Interview Reingard Glehr: Kassenmedizin – „Umgang mit Unsicherheit“

25.09.2023 | Aktuelles aus der ÖÄK

Welche Bedeutung Vertretungsärzte haben, wie es ihr selbst bei der Praxisübernahme ergangen ist und welche Herausforderungen es für junge Ärzte in einer Niederlassung allgemein gibt, darüber spricht die Allgemeinmedizinerin Reingard Glehr im Interview mit Sophie Niedenzu.

Sie haben 2014 promoviert und 2018 dann die allgemeinmedizinische Praxis in Hartberg übernommen, damit waren Sie die jüngste Allgemeinmedizinerin mit einer eigenen Ordination in der Steiermark.
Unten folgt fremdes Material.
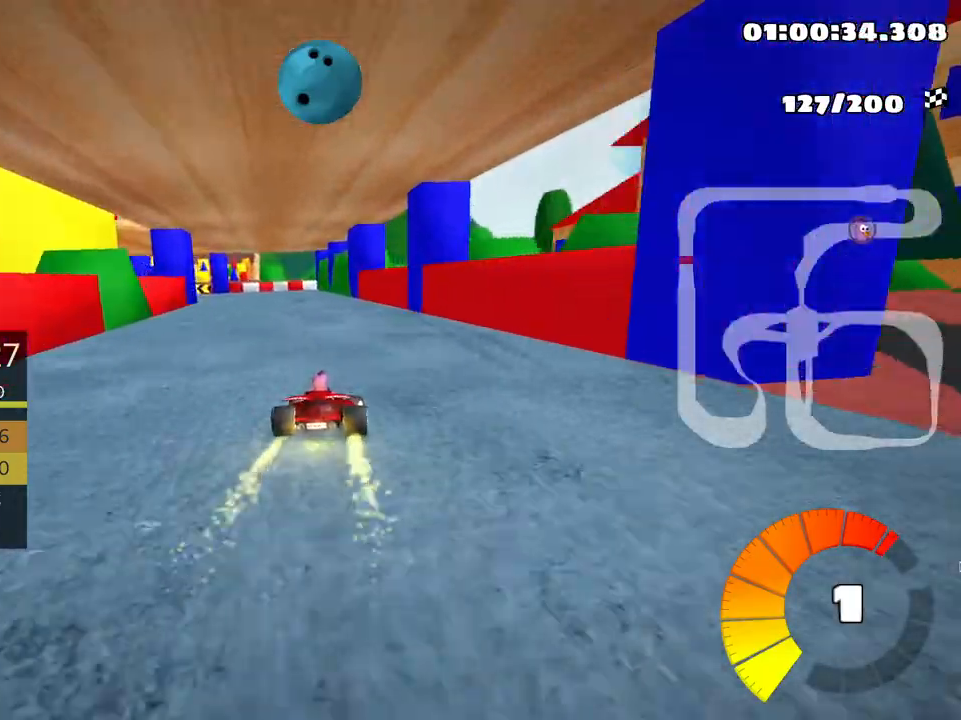
{"keys": ["left", "skid"], "events": [[16, "left", "down"], [400, "up", "up"]]}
Wie kam es dazu? In meinem Fall war es so, dass mein Vater mir immer vorgelebt hat, wie sinngebend und schön die Arbeit in der Allgemeinmedizin ist. Ich habe in Wien und Berlin studiert und im Anschluss meine Ausbildung zur Allgemeinmedizin in der Steiermark absolviert. Danach habe ich ein Jahr als Vertretungsärztin in mehreren Kassenordinationen gearbeitet, hatte eine Wahlarztpraxis und habe an der Medizinischen Universität Graz am Institut für Allgemeinmedizin mitgearbeitet. Dann wurde die Kassenpraxis von meinem Vater frei. Ich habe mich beworben und den Vertrag glücklicherweise auch bekommen. Das war eine kurze Zeitspanne und ein schneller Entschluss, weil sich die Chance ergeben hat und ich durch meinen Vater und die Zeit als Vertretungsärztin einen guten Einblick hatte. Mentoren zu haben ist wichtig.

Was macht Ihre Arbeit in einer Kleinstadt wie Hartberg aus? Der Ort ist ideal, weil er eine gute Infrastruktur bietet: es gibt die Krankenhäuser Hartberg und Oberwart in der Nähe, auch Graz und Wien sind nicht weit weg. Gleichzeitig hat man aber die Vielfalt der Landmedizin. Die Allgemeinmedizin ist erste Anlaufstelle für die allermeisten Probleme, vom Kind bis zum älteren Menschen.

Wieso sind Sie Kassenärztin? Die allgemeinmedizinische Kassenmedizin ist für mich die solidarischste Variante der Medizin. Hier erlebt man die volle Bandbreite der Gesundheits- und Lebensprobleme der Bevölkerung. In der Wahlarztpraxis ist es selektiver, das können sich nicht alle leisten. In der Zeit, in der ich in der Wahlarztpraxis gearbeitet habe, war ich auch eher spezialisiert, wie es häufig bei. Wahlärzten im allgemeinmedizinischen Bereich ist. Daher ist bei den Fachärzten im Wahlarztbereich die Versorgungswirksamkeit meist höher, weil der Versorgungsbedarf hoch ist und durch die Kassenstellen oft nicht ausreichend gedeckt werden kann. Zeit stellt dabei einen wichtigen Faktor dar, der in einer Kassenpraxis häufig nicht den Erwartungen der Patienten entspricht.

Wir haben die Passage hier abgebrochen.